Professor de Direito Administrativo da PUCPR, Bernardo Strobel Guimarães explica que, basicamente, os municípios têm três fontes de receita: o IPTU, o ISS (Imposto Sobre Serviços) e o imposto sobre transmissão de bens. “Municípios sem uma atividade econômica pujante, ou municípios rurais, com muitas áreas não submetidas à tributação como o IPTU, têm dificuldades grandes. Por outro lado, eles têm uma série de receitas vinculadas e uma capacidade de margem de investimentos muito pequena, dependem de repasses assegurados constitucionalmente e não têm muito como criar alternativas. Quando essas verbas secam, ficam de mãos amarradas”.

Outro problema é a folha de pagamento. Segundo a Firjan, 1.066 municípios brasileiros (20,3% do total) gastam mais de 54% de sua receita com o funcionalismo público, o que ultrapassa o limite de alerta da Lei de Responsabilidade Fiscal (LRF). “Os municípios têm quadros inativos que precisam ser pagos, não tem como manobrar. Por isso muitos promovem terceirizações, que permitem uma flexibilidade maior”, diz Bernardo Strobel Guimarães. “Outra discussão clássica é em relação aos comissionados (funcionários não concursados). As prefeituras têm muitos comissionados porque eles não entram nesse regime e podem ser afastados sem o peso que tem o regime do servidor”.

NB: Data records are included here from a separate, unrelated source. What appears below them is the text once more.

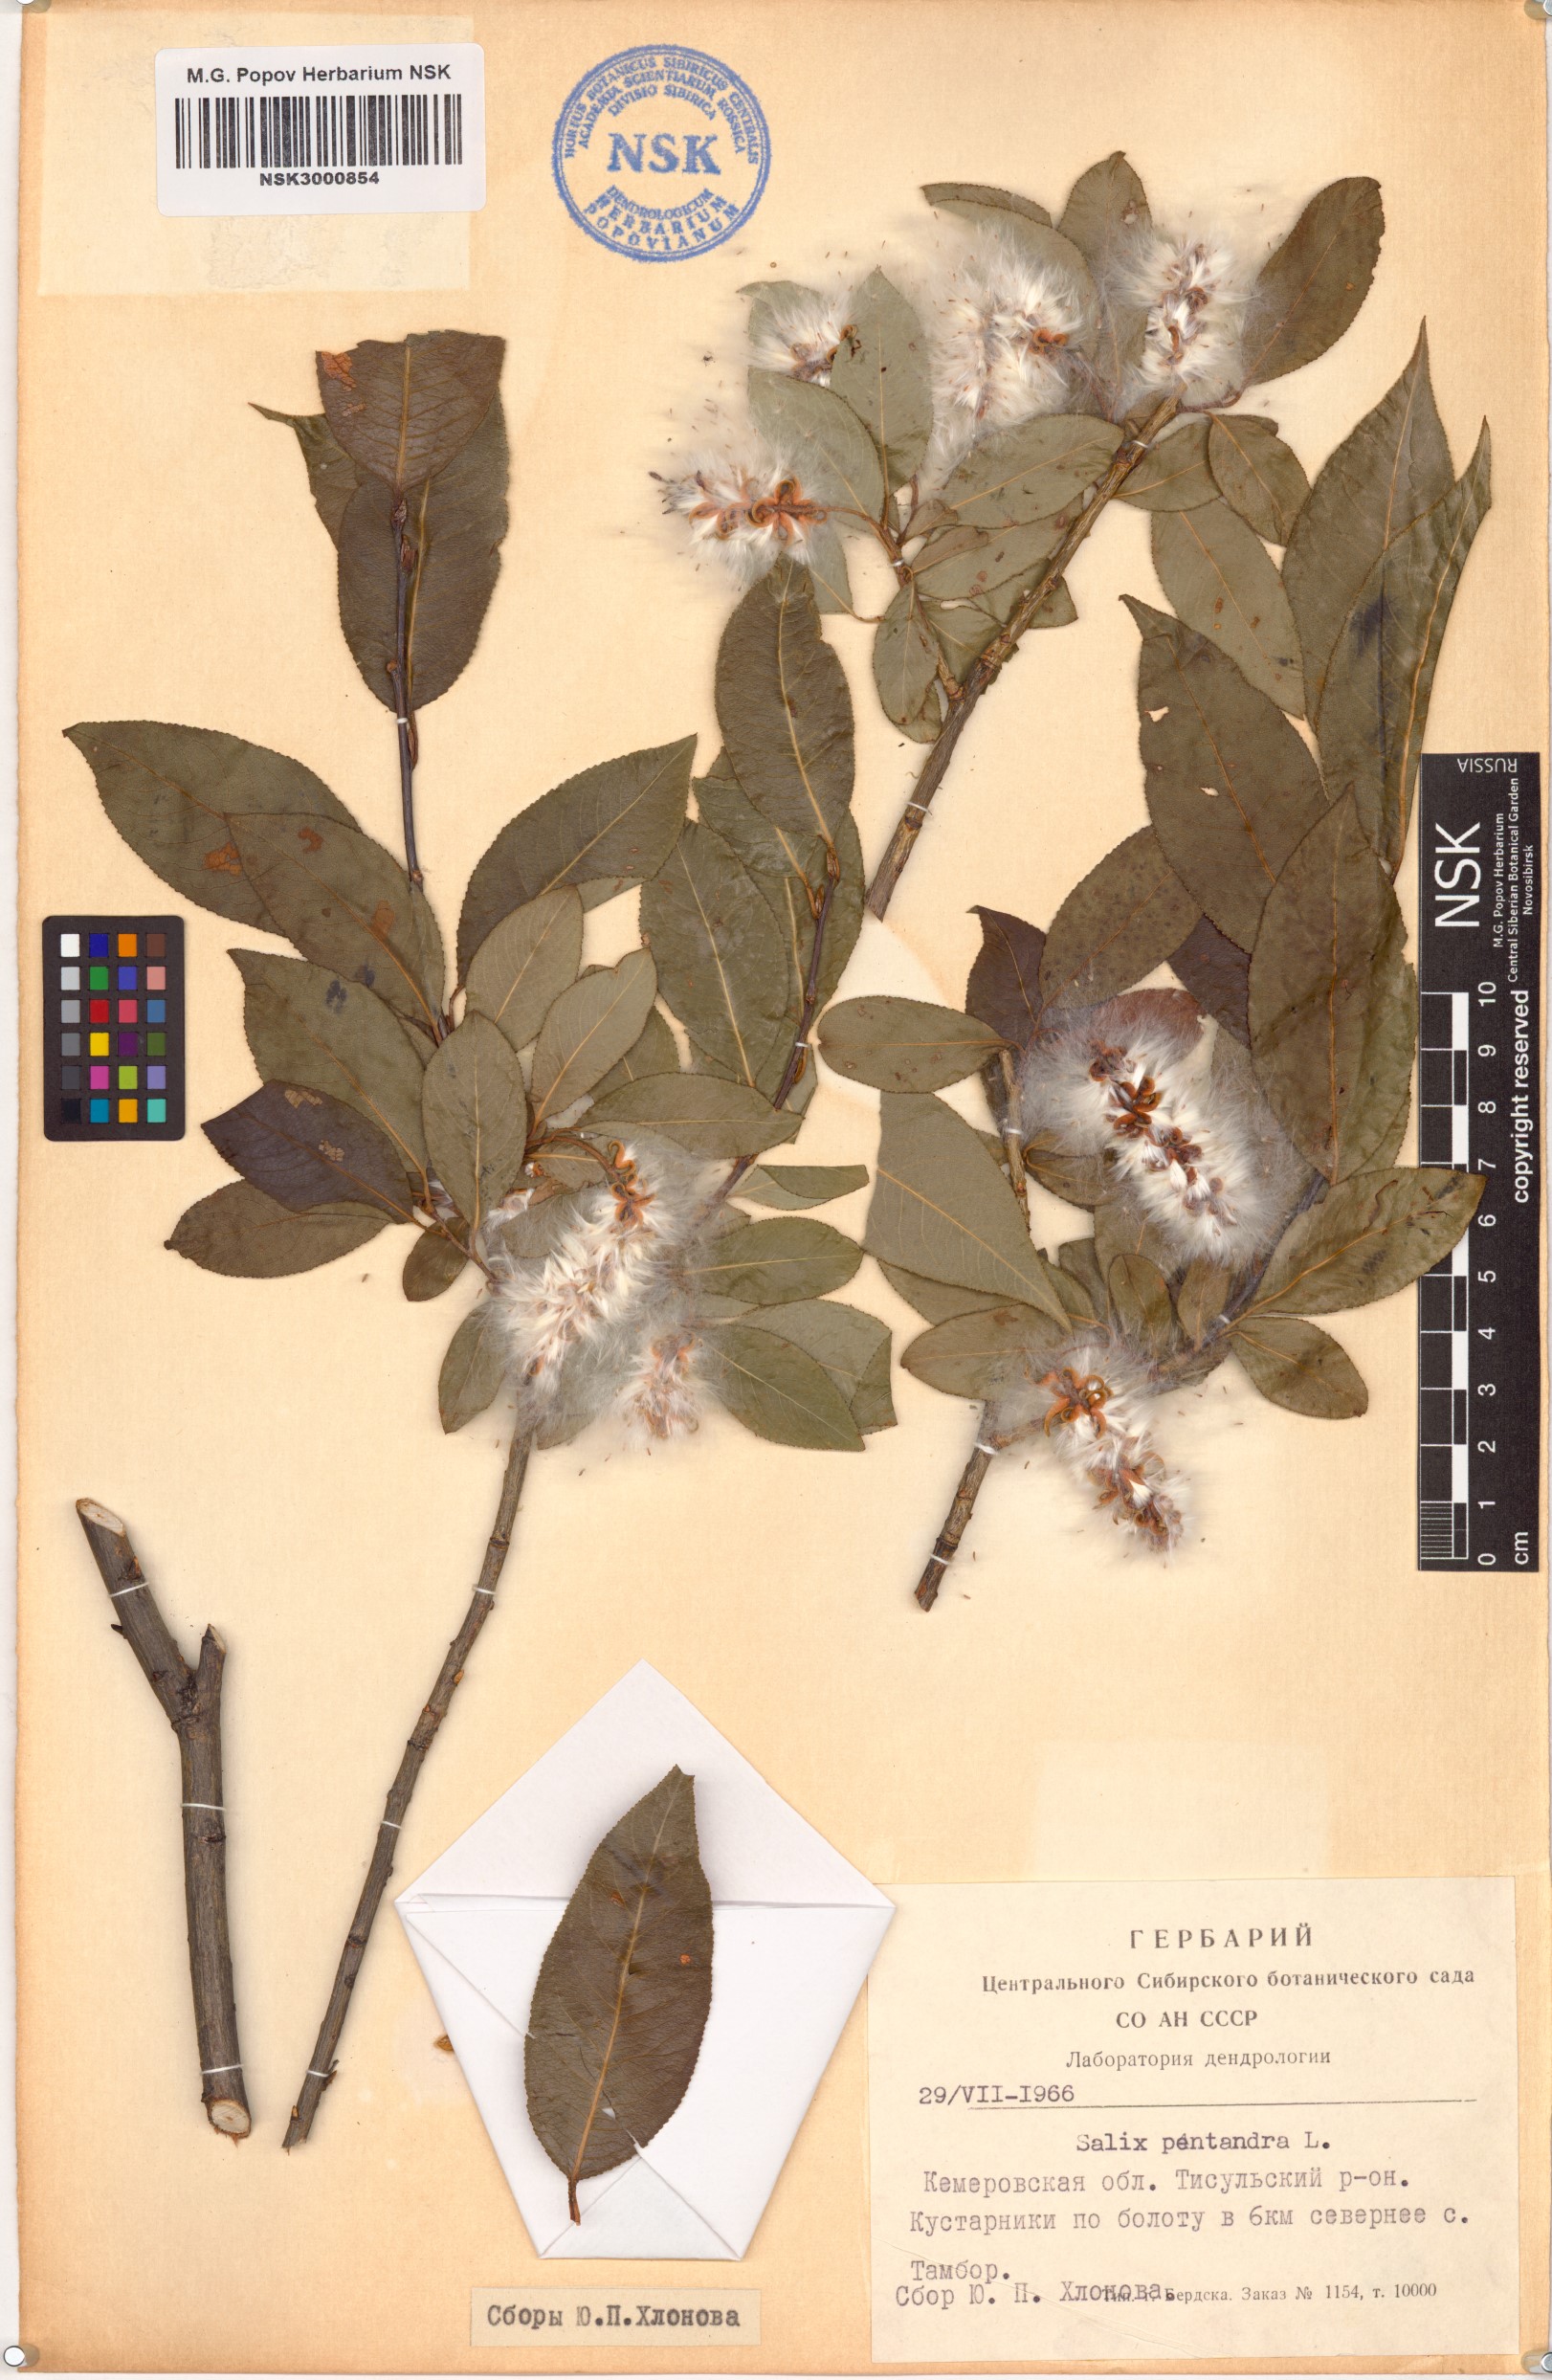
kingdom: Plantae
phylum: Tracheophyta
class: Magnoliopsida
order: Malpighiales
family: Salicaceae
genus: Salix
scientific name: Salix pentandra
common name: Bay willow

O professor da PUCPR avalia que a Constituição garantiu a autonomia para os municípios, mas não os recursos necessários. “É quase como um filho que vive de mesada para sempre. Os municípios têm autonomia do ponto de vista formal, mas não têm condições materiais”, afirma. “É meio paradoxal, a Constituição coloca os municípios em uma situação privilegiada, com todas as prerrogativas, porém na prática essa visão do municipalismo esbarra em obstáculos grandes. E os municípios são tratados da mesma maneira, capitais como São Paulo e Porto Alegre são tratados da mesma maneira que cidades pequenas”.

CONSÓRCIOS

Uma das saídas, avalia Bernardo Strobel Guimarães, poderia ser os consórcios de municípios e as regiões metropolitanas, o que poderia ajudar também a diminuir a dependência dos repasses feitos com base nas emendas parlamentares ao orçamento da União. “Tem uma frase que diz que pessoas não moram na União, moram nos municípios. É o lugar onde a vida acontece e não tem investimento, isso leva a um círculo vicioso. Sem investimento os municípios não têm a capacidade de gerar oportunidades econômicas no local, isso aumenta o êxodo”.